• _Problema a resolver_
Traduza para inglês a seguinte frase do texto sobre o Mégane R.S.: "O pai Carlos venceu o Monte Carlo três vezes, mas o filho nem pode bater-se pela vitória."

• _Excerto do documento_
# # #
Ainda há características por revelar da próxima geração da versão mais desportiva do Mégane, modelo que ainda ninguém conduziu, mas a Renault já entregou as primeiras quatro unidades ao Automóvel Clube do Mónaco (ACM), o mesmo que organiza o primeiro rali do Campeonato do Mundo da época e a prova mais emblemática do Mundial de Fórmula 1.

Sabe-se já que o desportivo francês vai possuir uma versão ainda mais radical, mas o Mégane R.S. “normal” vai montar um motor 1.8 Turbo com 280 cv. Pode não parecer muito, nem uma grande evolução face à unidade anterior, que debitava 275 cv na versão Trophy, mas que possui 2,0 litros de capacidade. Caso tivesse uma capacidade 2.0, o novo motor 1.8 forneceria 311 cv, o que o alinhava pelos melhores da classe. De todas as formas, a Renault não se importa de ter um desportivo ligeiramente menos potente do que a concorrência, pois está a contar com o sistema 4Control, com quatro rodas direccionais, para ser mais eficaz em comportamento e mais rápido, tanto em pista como em estrada.

Mas os quatro Mégane R.S. ao serviço do ACM não vão servir para passear, e muito menos fazer arranques ou bater-se com os concorrentes. Vão, sim, ser utilizados nas diversas organizações de dimensão mundial que o clube do principado monta anualmente e que lhe dão uma generosa exposição mediática.

O Sainz mais novo estreia-se nos ralis com o R.S.

Na mesma semana em que Carlos Sainz “pai” venceu o seu segundo Dakar, aos comandos de um Peugeot 3008, depois de ter ganho em 2010 com o Volkswagen Touareg, eis que o Carlos Sainz “filho”, materializava um dos seus sonhos de criança e disputava um troço de rali. E logo no Rali de Monte Carlo.

É natural a paixão do Sainz de 23 anos pelos ralis, pois o seu pai, de 55, era uma estrela na disciplina, onde ficou conhecido como o El Matador, pela forma como atacava as classificativas, perseguindo a vitória. Que alcançou em 26 ocasiões, em provas do Mundial de Ralis, o que lhe permitiu ser campeão duas vezes e sempre com a Toyota, em 1990 e 1992. Como “filho de peixe sabe nadar”, o Carlos mais novo – hoje uma das maiores jovens esperanças de F1, onde conduziu para a Toro Rosso desde 2015, para saltar para a Renault antes do final da época de 2017 – tinha o ensejo de se deliciar na categoria que fez o seu pai famoso. Ambição essa que concretizou no Rali de Monte Carlo deste ano, aos comandos de um dos novos Mégane R.S., que recentemente a Renault ofereceu ao ACM.

O pai Carlos venceu o Monte Carlo três vezes, mas o filho nem pode bater-se pela vitória. Isto porque disputou apenas uma das 17 classificativas da prova, mais precisamente a última, La Cabanette-Col de Braus, com uma extensão de 13,58 km, e integrado no grupo de carros da organização que abre e fecha a passagem dos concorrentes.

Segundo o piloto de F1, que decidiu fazer uma ‘perninha’ nos ralis, a experiência correu bem e abriu-lhe o apetite para pedir ao pais mais uma lições sobre a condução em provas de estrada, recorrendo para tal ao carro de competição que a família Sainz possui na Suécia, onde a neve é uma constante de Inverno, tal como os pisos de terra escorregadios o são de Verão.
# # #
• _Dados registados_
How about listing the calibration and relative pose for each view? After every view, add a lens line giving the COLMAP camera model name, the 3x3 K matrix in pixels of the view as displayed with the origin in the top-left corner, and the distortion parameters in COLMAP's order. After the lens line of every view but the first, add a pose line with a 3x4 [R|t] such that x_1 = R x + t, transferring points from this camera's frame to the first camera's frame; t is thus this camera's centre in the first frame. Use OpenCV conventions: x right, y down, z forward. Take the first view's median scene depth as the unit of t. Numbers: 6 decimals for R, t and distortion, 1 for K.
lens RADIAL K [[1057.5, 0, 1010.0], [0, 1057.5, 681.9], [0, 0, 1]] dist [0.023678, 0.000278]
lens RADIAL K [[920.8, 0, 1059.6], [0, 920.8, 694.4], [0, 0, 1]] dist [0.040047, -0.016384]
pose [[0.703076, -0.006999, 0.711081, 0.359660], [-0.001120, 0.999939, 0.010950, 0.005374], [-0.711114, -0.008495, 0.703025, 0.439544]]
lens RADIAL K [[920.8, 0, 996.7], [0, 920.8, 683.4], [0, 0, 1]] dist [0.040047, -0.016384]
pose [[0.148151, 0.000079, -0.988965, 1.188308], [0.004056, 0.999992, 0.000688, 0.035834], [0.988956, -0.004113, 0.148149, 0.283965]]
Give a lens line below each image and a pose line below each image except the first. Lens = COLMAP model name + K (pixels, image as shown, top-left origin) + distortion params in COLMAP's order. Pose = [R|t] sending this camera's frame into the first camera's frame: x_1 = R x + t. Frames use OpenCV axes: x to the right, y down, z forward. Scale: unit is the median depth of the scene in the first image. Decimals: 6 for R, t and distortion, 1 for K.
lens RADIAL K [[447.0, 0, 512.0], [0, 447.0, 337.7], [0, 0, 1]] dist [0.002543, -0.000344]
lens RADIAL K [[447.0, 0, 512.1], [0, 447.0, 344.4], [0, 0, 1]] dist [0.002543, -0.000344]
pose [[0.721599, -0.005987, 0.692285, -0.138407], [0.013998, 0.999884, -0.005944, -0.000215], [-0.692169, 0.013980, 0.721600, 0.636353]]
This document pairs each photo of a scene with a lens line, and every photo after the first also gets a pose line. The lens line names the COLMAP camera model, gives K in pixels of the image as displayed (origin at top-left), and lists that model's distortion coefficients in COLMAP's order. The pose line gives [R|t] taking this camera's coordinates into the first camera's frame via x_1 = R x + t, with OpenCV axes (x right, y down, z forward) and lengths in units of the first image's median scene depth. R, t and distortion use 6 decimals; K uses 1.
# # #
• _Caixa de resposta_
Carlos the father won Monte Carlo three times, but the son couldn't even compete for victory.